All of us opera lovers have our favorite authors, but if you have heard as much opera as I have, you´ll know what world-class means. So, this can be considered the best of the best!
Maurice Ravel (1875 – 1937)
This is my personal number one, a French Impressionist (I love impressionists!) who lived in the latter XIX Century and was regarded as France greatest living composer in his time. Many of you will know his incredible mantra, the best-selling classical music piece (although it doesn´t have any vocals) “Bolero”, but he wrote many master pieces. He made his characters speak with emotion and involved the orchestra only to emphasize the dramatization which was revolutionary and beautiful at the same time. There are several things he didn´t do that are very important to put him as number one:
- He was not prolific; he wrote little but very intricate, passionate and skillful work. The only two operas under his name are better than half a dozen of his pairs.
- He didn´t write many religious work which was kind of a must at the time and I personally really dislike.
- He wasn´t only interested in music, he included some great poetry to his operas and that made the world of difference.
Favorite Opera: L’heureespagnole
Richard Wagner (1813 – 1883)
Wagner is one thing when you hear him on record, but is another, very different and much better when you acquire full recognition of his Gesamtkunstwerk which means: the complete work of art. He took care of the visuals, the libretto and the music for his compositions, which made him an incredible artist from every point of view. He is number two in this list because of his influence in the whole world of opera that came after him. He was a very controversial figure and much of his work was revised later and said to be flooded with antisemitism, but that´s just a misjudging of his work. He was a complete artist, a renaissance man at its best.
Favorite Opera: Parsifal
Giuseppe Verdi (1813 – 1901)
He came from humble origins and climbed the social ladder to the very top in his life. He is a complete classic, I know,but he composed some of the greatest music pieces I have ever heard in my life. Besides, he wrote original material late in his eighties and lived almost 90 years in a time in which people didn´t. Apart from his amazing work as a musician, he was an awesome philanthropist giving music away for causes like earthquakes relief. I don´t know what happens to me exactly with Italians, it must be the ferocity or the passion or both, but they reach other levels of emotion with me, deeper layers.
Favorite Opera: Requiem
Pyotr Ilyich Tchaikovsky (1840 – 1893)
Needless to say he was Russian, but it´s absolutely imperative to know he was a composer during the Romantic Period.

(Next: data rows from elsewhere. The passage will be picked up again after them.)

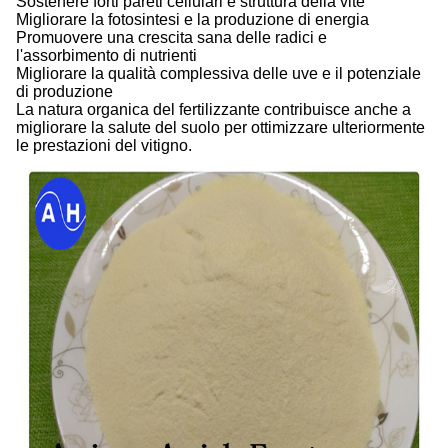
Sostenere forti pareti cellulari e struttura della vite
Migliorare la fotosintesi e la produzione di energia
Promuovere una crescita sana delle radici e
l'assorbimento di nutrienti
Migliorare la qualità complessiva delle uve e il potenziale
di produzione
La natura organica del fertilizzante contribuisce anche a
migliorare la salute del suolo per ottimizzare ulteriormente
le prestazioni del vitigno.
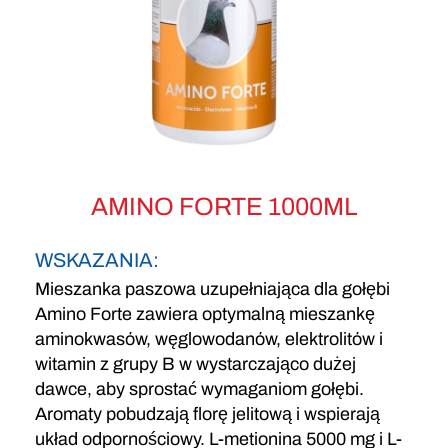
AMINO FORTE 1000ML
WSKAZANIA:
Mieszanka paszowa uzupełniająca dla gołębi
Amino Forte zawiera optymalną mieszankę
aminokwasów, węglowodanów, elektrolitów i
witamin z grupy B w wystarczająco dużej
dawce, aby sprostać wymaganiom gołębi.
Aromaty pobudzają florę jelitową i wspierają
układ odpornościowy. L-metionina 5000 mg i L-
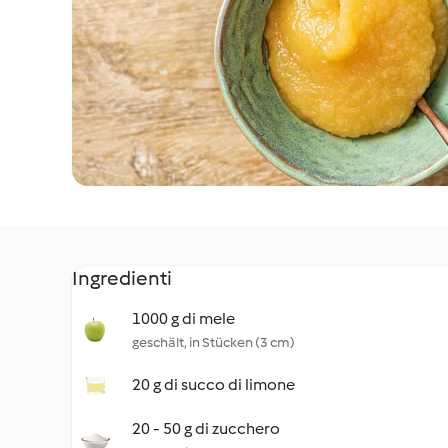
Ingredienti
1000 g di mele
geschält, in Stücken (3 cm)
20 g di succo di limone
20 - 50 g di zucchero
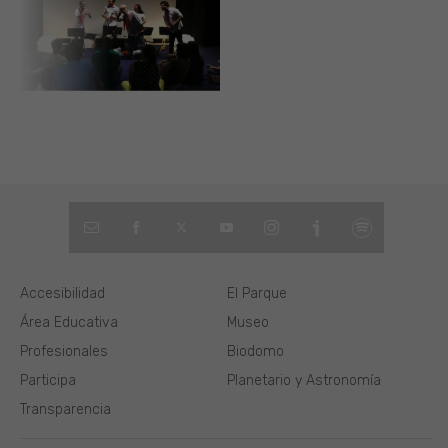
Accesibilidad
El Parque
Área Educativa
Museo
Profesionales
Biodomo
Participa
Planetario y Astronomía
Transparencia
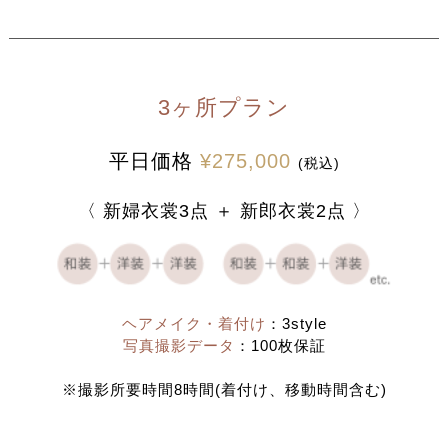
3ヶ所プラン
平日価格
¥275,000
(税込)
〈 新婦衣裳3点 ＋ 新郎衣裳2点 〉
ヘアメイク・着付け
：3style
写真撮影データ
：100枚保証
※撮影所要時間8時間(着付け、移動時間含む)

He composed some of the most personal and magnificent pieces in the history and made a path for Russian music to breakthrough into Western Europe. The Saint Petersburg Conservatory was only starting out at the time Tchaikovsky attended (founded in 1862) and the musical relevance of Russia changed dramatically after him. His style is mixed and often intricate, but is very similar to life itself, which I find most pleasing.
Favorite Opera: The Queen of Spades
Wolfgang Amadeus Mozart
We couldn´t leave the biggest heavyweight champions of the world out of this “best of the best of the opera according to me”. There is very, very little to be said about the magnificent talent and prodigious talent that hasn´t been said before, but try it for yourself and find out how incredible Mozart actually is.
Favorite Opera: Die Zauberflöte (The Magic Flute)
Ludwig Van Beethoven
Well, it´s true that he started composing in the shades of Mozart, but he may very well be the pivotal piece in the transformation between classical and romantic periods of western music. He is regarded by many as the most influential composer in the history of music and while Mozart will always be the one with the highest virtuosity, Ludwig still is the one who changed the rules of the game. The most interesting and heart-breaking fact for any composer is that most of his greatest work came in the final 15 years of his life, during which he was almost completely deaf.